Reading a JSON File Where the Schema Varies Between Records in Spark Scala

Event streams, webhook dumps, and log files rarely have a uniform shape — one record carries x and y coordinates, the next has a price, the next an email. Spark's JSON reader handles this gracefully, but the rules for how it handles it are worth knowing before you ship a pipeline. This tutorial walks through schema inference's union behavior, what happens when the same field has different types across records, supplying an explicit schema to stay defensive, capturing malformed rows with _corrupt_record, and the "keep it as raw JSON" escape hatch for genuinely heterogeneous nested payloads.

What Spark Does by Default

When you call spark.read.json(...) against a Dataset of strings (or a path), Spark scans the input twice: once to infer the schema by visiting every record, and once to read the rows. During inference it unions the fields seen across all records, so the final schema contains every field that appeared in any record. Fields a record didn't have come out as null.

Here are three events that share an event_id and action but otherwise have nothing in common:

val json = Seq(
  """{"event_id":"evt-001","action":"click","x":120,"y":340}""",
  """{"event_id":"evt-002","action":"purchase","item":"keyboard","price":89.0}""",
  """{"event_id":"evt-003","action":"signup","email":"alice@example.com"}""",
).toDS

val df = spark.read.json(json)

df.printSchema()
// root
//  |-- action: string (nullable = true)
//  |-- email: string (nullable = true)
//  |-- event_id: string (nullable = true)
//  |-- item: string (nullable = true)
//  |-- price: double (nullable = true)
//  |-- x: long (nullable = true)
//  |-- y: long (nullable = true)

df.show(false)
// +--------+-----------------+--------+--------+-----+----+----+
// |action  |email            |event_id|item    |price|x   |y   |
// +--------+-----------------+--------+--------+-----+----+----+
// |click   |null             |evt-001 |null    |null |120 |340 |
// |purchase|null             |evt-002 |keyboard|89.0 |null|null|
// |signup  |alice@example.com|evt-003 |null    |null |null|null|
// +--------+-----------------+--------+--------+-----+----+----+

Two things worth pointing out. First, every column is nullable = true — even the event_id that appears in every record. Schema inference can't prove a field is always present, so it conservatively marks everything nullable. Second, the columns come out alphabetically sorted rather than in source order. That's surprising the first time, but it's just how the inference path orders fields. If you need a specific column order in the output, follow the read with a select.

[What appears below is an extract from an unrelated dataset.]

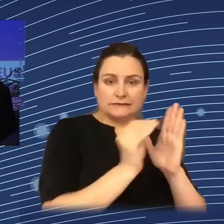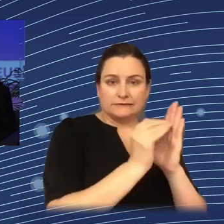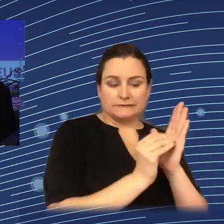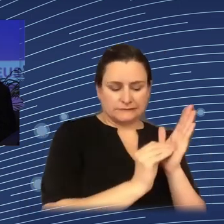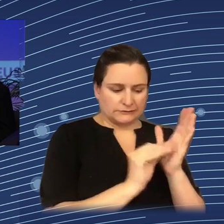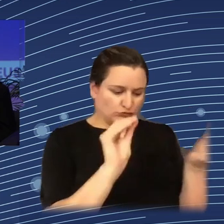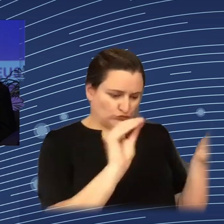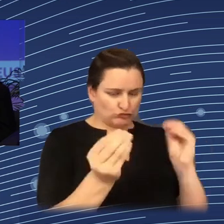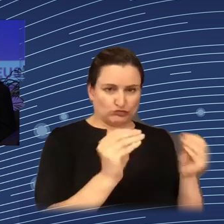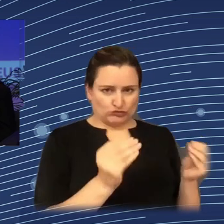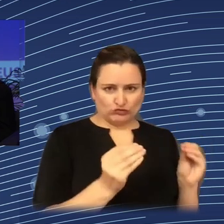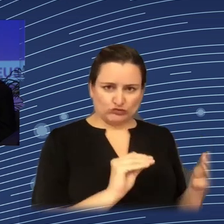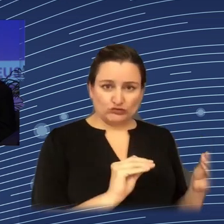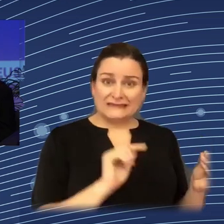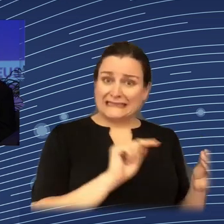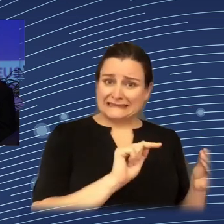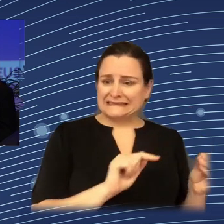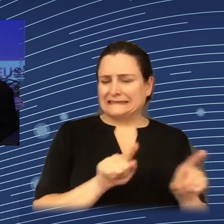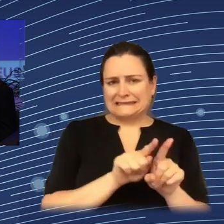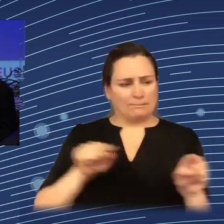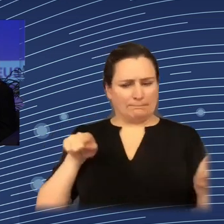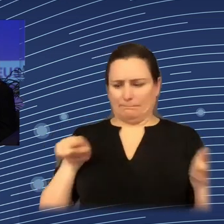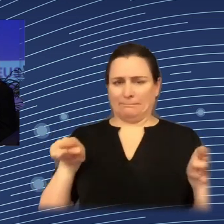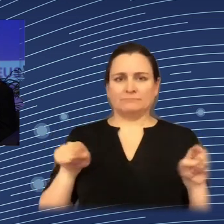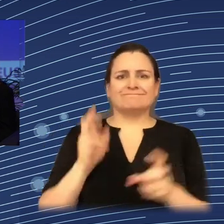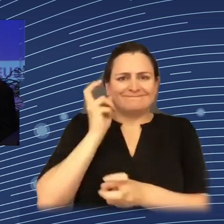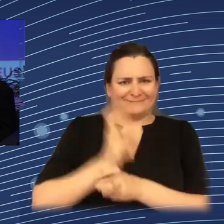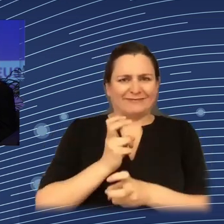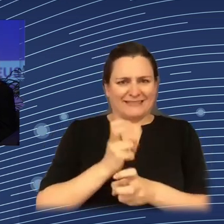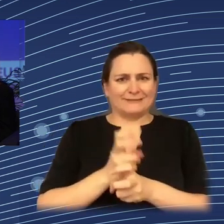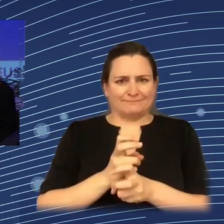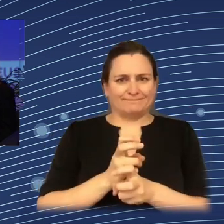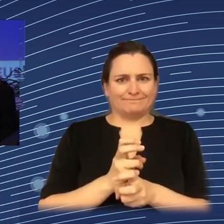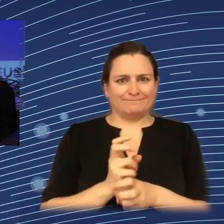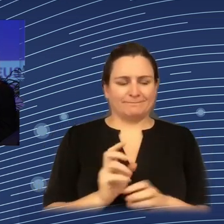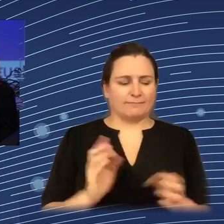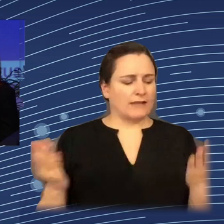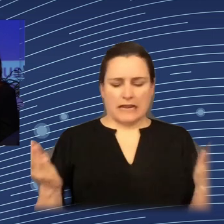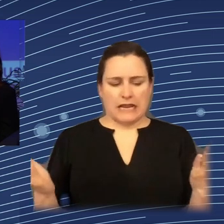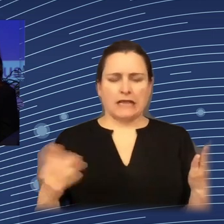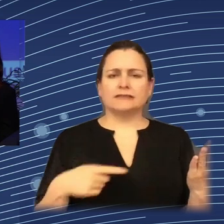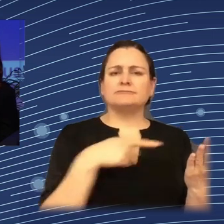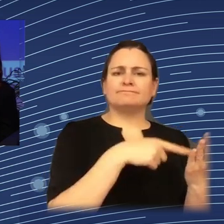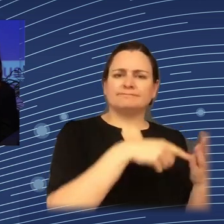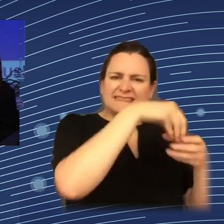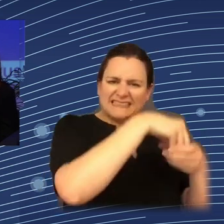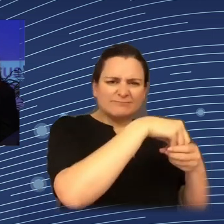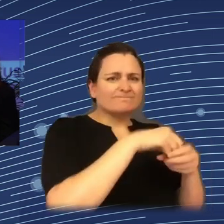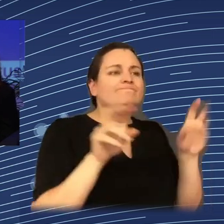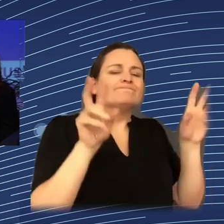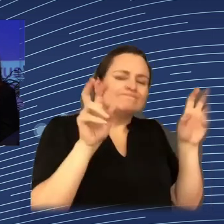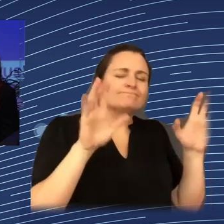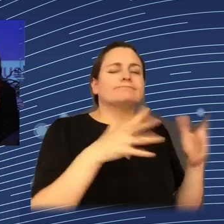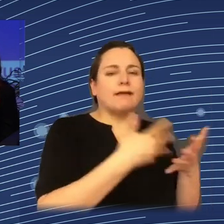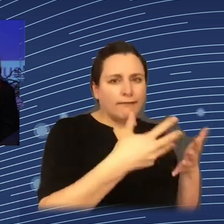difficulties, design is also a very interesting language to be using, and something that can give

(For a refresher on creating these small DataFrames inline, see creating DataFrames in Spark Scala for testing with toDF.)

This default works fine for ad-hoc exploration. The cost is the extra full pass over the data for inference, plus the fact that your schema silently changes if the input adds or drops fields — a brittle property for anything that runs in production.

When the Same Field Has Different Types

The interesting case is when records disagree about a field's type, not just whether it's present. Consider a user_id that's a number in some records and a string in others:

val json = Seq(
  """{"event_id":"evt-001","user_id":42}""",
  """{"event_id":"evt-002","user_id":"u-17"}""",
  """{"event_id":"evt-003","user_id":91}""",
).toDS

val df = spark.read.json(json)

df.printSchema()
// root
//  |-- event_id: string (nullable = true)
//  |-- user_id: string (nullable = true)

df.show(false)
// +--------+-------+
// |event_id|user_id|
// +--------+-------+
// |evt-001 |42     |
// |evt-002 |u-17   |
// |evt-003 |91     |
// +--------+-------+

Spark widened the type to string to fit both shapes. The numeric 42 from the first record came out as "42", a string. This is Spark being helpful — it didn't drop the conflicting rows or fail the read — but the silent type change is the kind of thing that breaks downstream code that assumed user_id was a number. Knowing this is the behavior is half the battle.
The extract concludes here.